How to use distributed shared memory in CUDA for inter-thread-block communication

tl;dr

  • how to share local memory across thread-blocks on the new Hopper architecture

  • possibly big deal for performance (no-more going to global for inter-thread-block comms.)

  • a super-basic demo on how to get started with it

Intro

I noticed there is very little information or easy examples for using the sm-to-sm communication network on the Hopper Architecture (Compute Capability 9.0/sm_90), so I thought I would try to quickly give a super simple example.

I’ve also been working on a more extended writeup on using the distributed shared memory features for a NBODY-simulation kernel, but this will have to wait till I’m done with my exams 😿.

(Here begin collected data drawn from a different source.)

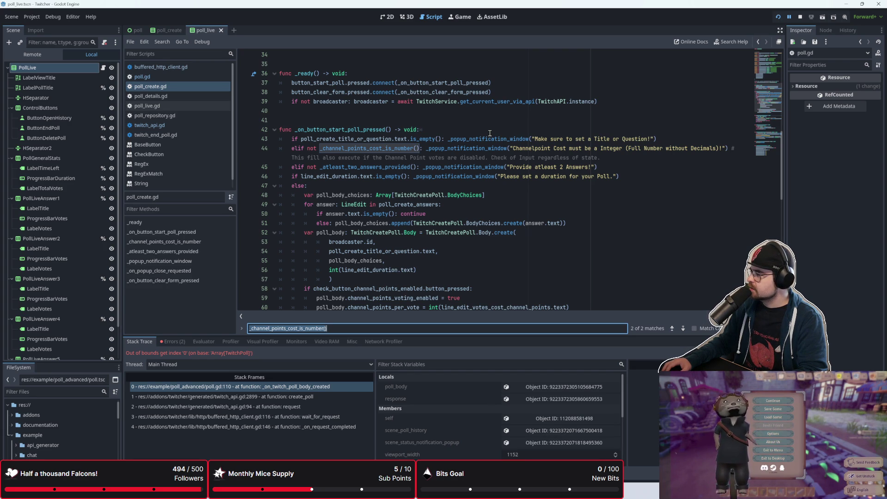
scroll(490, 133, down, 3)
scroll(489, 133, up, 5)
scroll(490, 131, down, 4)
scroll(490, 131, up, 2)
scroll(490, 131, down, 5)
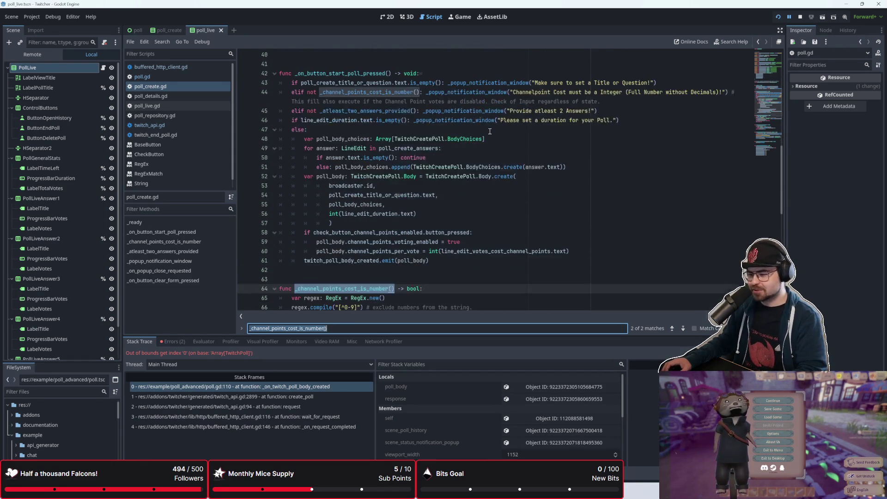
click(375, 244)
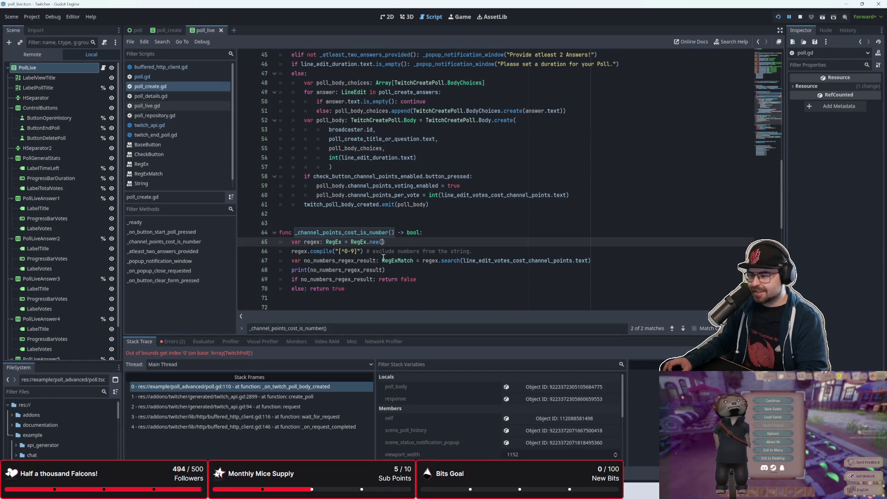
Step: Inspect the channel-points check call on line 44 and the else branch below it
scroll(383, 252, up, 2)
click(353, 131)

Also, this is my first attempt at a blog, so I’m super grateful for any feedback.

What is distributed shared memory ?

So what is distributed shared memory (DSMEM) and why do we want it? Most “interesting” GPU problems end up being very sensitive to memory characteristics (latency/bandwidth), so much so that in my GPU architecture course we ended up almost exclusively talking about the memory-model of CUDA and its hardware implementation.

A real quick breakdown of it looks like this:

  1. You have global memory which is usually what the number is you see for GPU-memory on the label. This ends up being DRAM since we want loads of it to store our results and data (just look at the sizes of those LLamas3.1 Models), but that also means we hit the ‘memory wall’ and end up being bottlenecked fairly early by memory speeds.

  2. There’s also constant/texture memory which I won’t go much into here, but basically it’s just global memory with its own cache (also DRAM).

  3. To make my point I’m also skipping all the caches, and registers.

  4. Shared memory, which is essentially a programmer-controlled cache that resides on the silicon itself and consists of SRAM which ends up being a whole bunch faster (roughly 10-20x better latency and 2-3x bandwidth). To achieve the advertised FLOPS modern GPUs can put out, your code will certainly have to make use of this to recycle data accesses. One big caveat with this is though, that (so far) shared-memory is only accessible by threads in the same thread block. So while you can have up to 1024 threads work on the same chunk of shared memory, if you want to access it from outside that thread block, so far you would need to copy the content back into global memory. One can easily see how this might really hurt us on performance since the whole reason we are using shared memory is because we want to avoid those time/energy costs of going to device/global memory.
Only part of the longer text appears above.